**Pasaje citado**:
○ ○ ○ ○

Así como Borges confirmó la veracidad del telegrama, también demostró lo acertado de la caracterización de Fuentes. Por esos días de 1968, Borges y Bioy Casares, junto con el cineasta Hugo Santiago, estaban más enfrascados en el argumento de una película (basada en la idea de “un hombre, que se transforma, no como Mr. Jekyll, en otro, sino en otros, en cuatro o cinco. A toda velocidad inventamos”) que pendientes de las protestas estudiantiles en México y accedieron desaprensivamente al pedido de Garro: Bioy Casares confundió a Díaz Ordaz con su ministro y Borges se limitó a apuntar que “Victoria, como (Eduardo) Mallea, es una de esas personas que para darse importancia quieren saber exactamente lo que firman”.


Pero la frivolidad del genio es insuficiente para explicar todos los casos controvertidos de relación entre el intelectual y el poder político. No alcanza, por ejemplo, cuando se trata de la filiación nacionalsocialista de Martin Heidegger (1889-1976), cuya obra, al preguntarse por el sentido del Ser, puso en cuestión los dos mil quinientos años del pensamiento filosófico occidental. A la inmensa repercusión de su interrogación metafísica la ha acompañado siempre el enardecido debate sobre su actuación política, cuyo último recrudecimiento data de 2013, cuando en Alemania comenzaron a publicarse sus Cuadernos negros, que recogen anotaciones diversas del gran pensador, entre ellas, las que acreditan su entusiasmo por el nazismo y otras que han sido interpretadas como pruebas de que fue antisemita.

○ ○ ○ ○

**Extractos de entradas**:

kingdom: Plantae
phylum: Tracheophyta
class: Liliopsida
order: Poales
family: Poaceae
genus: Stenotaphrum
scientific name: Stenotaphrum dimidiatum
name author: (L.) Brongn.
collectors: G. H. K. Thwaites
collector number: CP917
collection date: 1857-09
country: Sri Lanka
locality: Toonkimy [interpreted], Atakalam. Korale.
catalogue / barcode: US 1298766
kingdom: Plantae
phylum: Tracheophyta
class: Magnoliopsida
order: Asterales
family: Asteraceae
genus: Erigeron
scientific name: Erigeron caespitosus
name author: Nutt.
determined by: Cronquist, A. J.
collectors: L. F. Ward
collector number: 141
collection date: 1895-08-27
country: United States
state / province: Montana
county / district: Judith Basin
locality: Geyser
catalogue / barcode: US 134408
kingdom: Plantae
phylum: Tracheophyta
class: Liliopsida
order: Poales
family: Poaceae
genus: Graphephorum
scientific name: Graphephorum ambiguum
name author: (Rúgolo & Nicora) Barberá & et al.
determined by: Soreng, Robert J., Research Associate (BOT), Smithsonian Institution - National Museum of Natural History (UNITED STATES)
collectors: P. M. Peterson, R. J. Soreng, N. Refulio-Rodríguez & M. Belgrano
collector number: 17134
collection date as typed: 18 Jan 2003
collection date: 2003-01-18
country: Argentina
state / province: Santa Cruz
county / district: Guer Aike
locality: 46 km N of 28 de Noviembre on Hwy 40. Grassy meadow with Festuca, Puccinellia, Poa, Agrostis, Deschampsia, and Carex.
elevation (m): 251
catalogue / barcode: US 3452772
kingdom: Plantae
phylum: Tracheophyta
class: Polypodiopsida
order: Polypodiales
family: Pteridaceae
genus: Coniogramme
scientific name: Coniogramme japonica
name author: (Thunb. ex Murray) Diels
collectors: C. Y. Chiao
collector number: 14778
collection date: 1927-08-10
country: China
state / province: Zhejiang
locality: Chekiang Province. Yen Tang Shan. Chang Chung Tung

○ ○ ○ ○

**Lista de tareas**:
1: Según el pasaje citado, ¿en qué año empezaron a publicarse en Alemania los Cuadernos negros de Heidegger?
2: Transcribe literalmente las líneas de las entradas desde la que contiene "scientific name: Coniogramme japonica" hasta el final de las entradas, ambos extremos incluidos.

**Respuestas**:
1: En 2013.

2:
scientific name: Coniogramme japonica
name author: (Thunb. ex Murray) Diels
collectors: C. Y. Chiao
collector number: 14778
collection date: 1927-08-10
country: China
state / province: Zhejiang
locality: Chekiang Province. Yen Tang Shan. Chang Chung Tung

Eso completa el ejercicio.